The concept of "they're picking on you because they like you" still makes about as much sense to me as a fishnet condom, and is about as useful. Thanks to this sage "advice" (if you can call it that), a generation of people have trouble telling the difference between love and abuse.

However, having seen society evolve (if you can call it that) around social media ostentatiousness and capitalist monetizing of clicks/attention, I think I can now kind of wrap my mind around the idea... if attention itself is separated from how it makes the object feel, and viewed as a sort of love language.

Attention can be seen as currency; like currency, we pay it to the object on whom/what we are focusing.

A man gestures with his hands while saying "Pay attention!"

The attention economy is exploited by advertisers and other parties to the tune of hundreds of billions of dollars. While the attention economy can help guide products and services to the consumers most interested, monetizing clicks/attention has had terrible impact with regard to amplifying misinformation. Misinformation gets more attention and spreads more quickly than factual information does.
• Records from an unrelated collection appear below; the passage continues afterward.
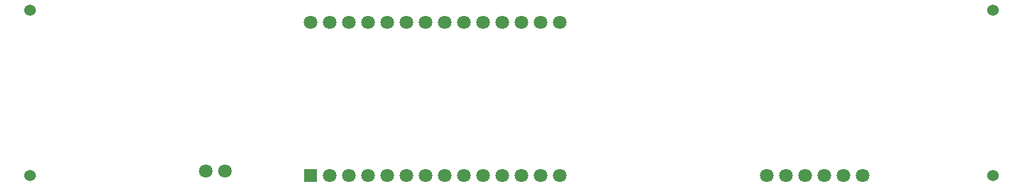
<source format=gbl>
G04*
G04 #@! TF.GenerationSoftware,Altium Limited,Altium Designer,23.4.1 (23)*
G04*
G04 Layer_Physical_Order=2*
G04 Layer_Color=16711680*
%FSLAX44Y44*%
%MOMM*%
G71*
G04*
G04 #@! TF.SameCoordinates,0266721A-F09C-40F5-B950-D6AAD28562CE*
G04*
G04*
G04 #@! TF.FilePolarity,Positive*
G04*
G01*
G75*
%ADD14C,1.5240*%
%ADD15R,1.8000X1.8000*%
%ADD16C,1.8000*%
D14*
X1376000Y273400D02*
D03*
X100000Y53400D02*
D03*
Y273400D02*
D03*
X1376000Y53400D02*
D03*
D15*
X471350D02*
D03*
D16*
X801550Y256600D02*
D03*
X776150D02*
D03*
X750750D02*
D03*
X725350D02*
D03*
X699950D02*
D03*
X623750D02*
D03*
X598350D02*
D03*
X572950D02*
D03*
X547550D02*
D03*
X522150D02*
D03*
X496750D02*
D03*
X471350D02*
D03*
X649150D02*
D03*
X674550D02*
D03*
X801550Y53400D02*
D03*
X776150D02*
D03*
X750750D02*
D03*
X725350D02*
D03*
X699950D02*
D03*
X623750D02*
D03*
X598350D02*
D03*
X572950D02*
D03*
X547550D02*
D03*
X522150D02*
D03*
X496750D02*
D03*
X649150D02*
D03*
X674550D02*
D03*
X332300Y60000D02*
D03*
X357700D02*
D03*
X1203000Y53400D02*
D03*
X1177600D02*
D03*
X1152200D02*
D03*
X1126800D02*
D03*
X1101400D02*
D03*
X1076000D02*
D03*
M02*

</source>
Study: On Twitter, false news travels faster than true stories
A new study by three MIT scholars has found that false news spreads more rapidly on the social network Twitter than real news does - and by a substantial margin.

In 2025, I honestly can't begrudge someone for thinking that attention per se is a love language, given the extent to which attention is incentivized and monetized. Despite being a sexist backpfeifengesicht with no discernible talent whatsoever, MrBeast (née Jimmy Donaldson) commands a $2.6 billion net worth based purely on his ability to command attention and accrue followers.

So I can now see how someone can receive a commodity as rare and valuable as attention and think "aww, how nice of them to think of me so much!" However, that someone likely has a hell of a time differentiating between love and abuse... much to their detriment.

To be sure, loving someone requires us to be thoughtfully present for them; i.e., pay attention to them. If someone ignores me, and requires an industrial-strength air horn to give me their attention, then they likely don't love me any more than my grade-school tormenters did.

But not all attention is created equal.

Love is attentive, but not all attention is love.